Scan the entries for the word "global" and return every line that has it.

====

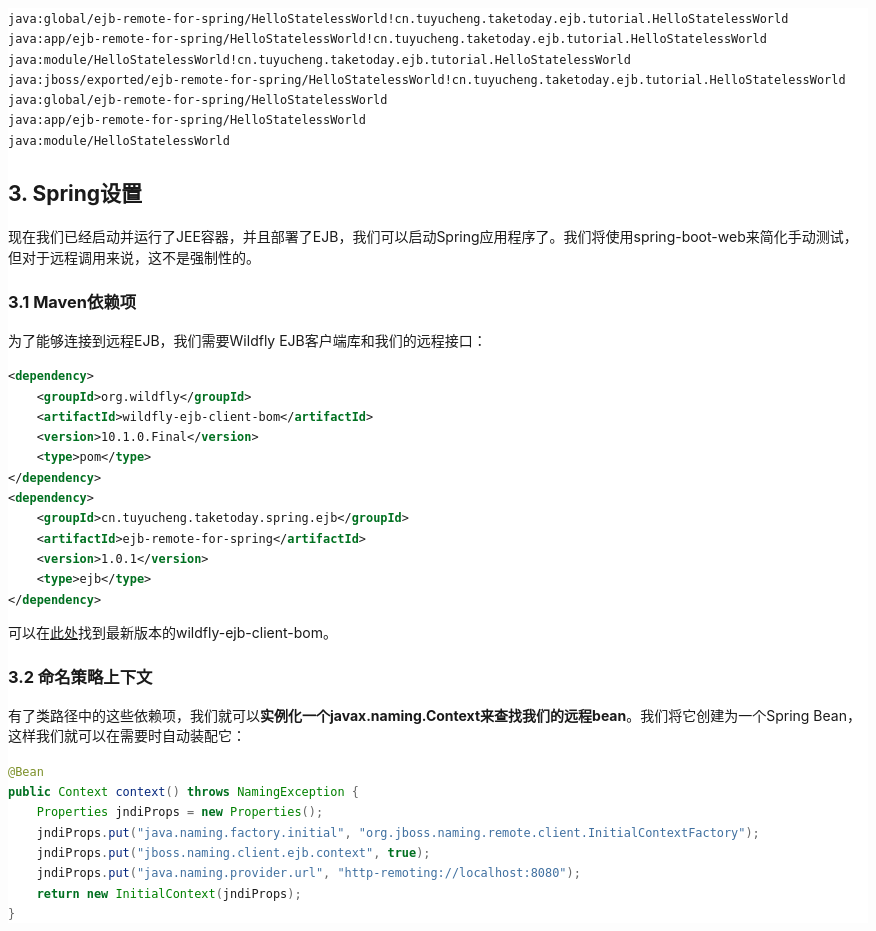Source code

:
 ```shell
java:global/ejb-remote-for-spring/HelloStatelessWorld!cn.tuyucheng.taketoday.ejb.tutorial.HelloStatelessWorld
java:app/ejb-remote-for-spring/HelloStatelessWorld!cn.tuyucheng.taketoday.ejb.tutorial.HelloStatelessWorld
java:module/HelloStatelessWorld!cn.tuyucheng.taketoday.ejb.tutorial.HelloStatelessWorld
java:jboss/exported/ejb-remote-for-spring/HelloStatelessWorld!cn.tuyucheng.taketoday.ejb.tutorial.HelloStatelessWorld
java:global/ejb-remote-for-spring/HelloStatelessWorld
java:app/ejb-remote-for-spring/HelloStatelessWorld
java:module/HelloStatelessWorld
```

## 3. Spring设置

现在我们已经启动并运行了JEE容器，并且部署了EJB，我们可以启动Spring应用程序了。我们将使用spring-boot-web来简化手动测试，但对于远程调用来说，这不是强制性的。

### 3.1 Maven依赖项

为了能够连接到远程EJB，我们需要Wildfly EJB客户端库和我们的远程接口：

```xml
<dependency>
    <groupId>org.wildfly</groupId>
    <artifactId>wildfly-ejb-client-bom</artifactId>
    <version>10.1.0.Final</version>
    <type>pom</type>
</dependency>
<dependency>
    <groupId>cn.tuyucheng.taketoday.spring.ejb</groupId>
    <artifactId>ejb-remote-for-spring</artifactId>
    <version>1.0.1</version>
    <type>ejb</type>
</dependency>
```

可以在[此处](https://central.sonatype.com/artifact/org.wildfly/wildfly-ejb-client-bom/28.0.0.Final)找到最新版本的wildfly-ejb-client-bom。

### 3.2 命名策略上下文

有了类路径中的这些依赖项，我们就可以**实例化一个javax.naming.Context来查找我们的远程bean**。我们将它创建为一个Spring Bean，这样我们就可以在需要时自动装配它：

```java
@Bean   
public Context context() throws NamingException {
    Properties jndiProps = new Properties();
    jndiProps.put("java.naming.factory.initial", "org.jboss.naming.remote.client.InitialContextFactory");
    jndiProps.put("jboss.naming.client.ejb.context", true);
    jndiProps.put("java.naming.provider.url", "http-remoting://localhost:8080");
    return new InitialContext(jndiProps);
}
```

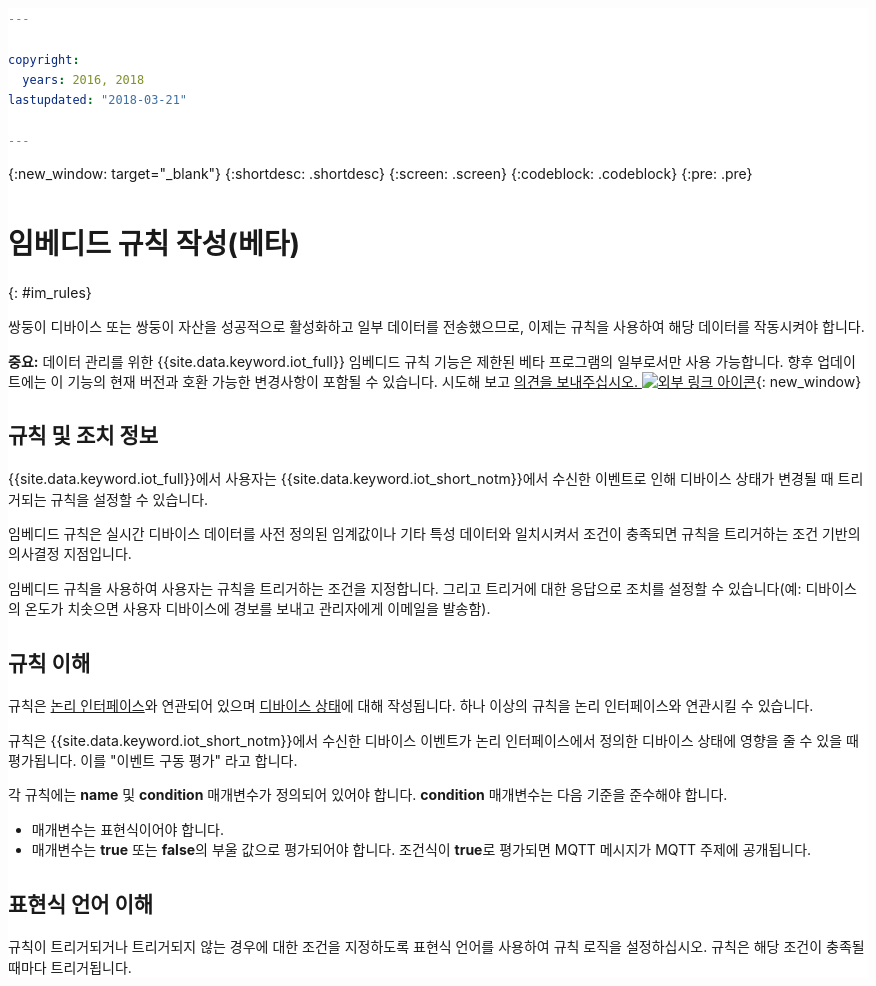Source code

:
 ```yaml
---

copyright:
  years: 2016, 2018
lastupdated: "2018-03-21"

---
```


{:new_window: target="\_blank"}
{:shortdesc: .shortdesc}
{:screen: .screen}
{:codeblock: .codeblock}
{:pre: .pre}

# 임베디드 규칙 작성(베타)
{: #im_rules}

쌍둥이 디바이스 또는 쌍둥이 자산을 성공적으로 활성화하고 일부 데이터를 전송했으므로, 이제는 규칙을 사용하여 해당 데이터를 작동시켜야 합니다. 

**중요:** 데이터 관리를 위한 {{site.data.keyword.iot_full}} 임베디드 규칙 기능은 제한된 베타 프로그램의 일부로서만 사용 가능합니다. 향후 업데이트에는 이 기능의 현재 버전과 호환 가능한 변경사항이 포함될 수 있습니다. 시도해 보고 [의견을 보내주십시오. ![외부 링크 아이콘](../../../icons/launch-glyph.svg)](https://developer.ibm.com/answers/smart-spaces/17/internet-of-things.html){: new_window}

## 규칙 및 조치 정보

{{site.data.keyword.iot_full}}에서 사용자는 {{site.data.keyword.iot_short_notm}}에서 수신한 이벤트로 인해 디바이스 상태가 변경될 때 트리거되는 규칙을 설정할 수 있습니다. 

임베디드 규칙은 실시간 디바이스 데이터를 사전 정의된 임계값이나 기타 특성 데이터와 일치시켜서 조건이 충족되면 규칙을 트리거하는 조건 기반의 의사결정 지점입니다. 

임베디드 규칙을 사용하여 사용자는 규칙을 트리거하는 조건을 지정합니다. 그리고 트리거에 대한 응답으로 조치를 설정할 수 있습니다(예: 디바이스의 온도가 치솟으면 사용자 디바이스에 경보를 보내고 관리자에게 이메일을 발송함). 


## 규칙 이해

규칙은 [논리 인터페이스](../GA_information_management/ga_im_definitions.html#resources)와 연관되어 있으며 [디바이스 상태](../GA_information_management/ga_im_definitions.html#resources)에 대해 작성됩니다. 하나 이상의 규칙을 논리 인터페이스와 연관시킬 수 있습니다. 

규칙은 {{site.data.keyword.iot_short_notm}}에서 수신한 디바이스 이벤트가 논리 인터페이스에서 정의한 디바이스 상태에 영향을 줄 수 있을 때 평가됩니다. 이를 "이벤트 구동 평가" 라고 합니다. 

각 규칙에는 **name** 및 **condition** 매개변수가 정의되어 있어야 합니다. **condition** 매개변수는 다음 기준을 준수해야 합니다.   
 - 매개변수는 표현식이어야 합니다.  
 - 매개변수는 **true** 또는 **false**의 부울 값으로 평가되어야 합니다. 조건식이 **true**로 평가되면 MQTT 메시지가 MQTT 주제에 공개됩니다.   

## 표현식 언어 이해

규칙이 트리거되거나 트리거되지 않는 경우에 대한 조건을 지정하도록 표현식 언어를 사용하여 규칙 로직을 설정하십시오. 규칙은 해당 조건이 충족될 때마다 트리거됩니다.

====

§ Solution below
java:global/ejb-remote-for-spring/HelloStatelessWorld!cn.tuyucheng.taketoday.ejb.tutorial.HelloStatelessWorld
java:global/ejb-remote-for-spring/HelloStatelessWorld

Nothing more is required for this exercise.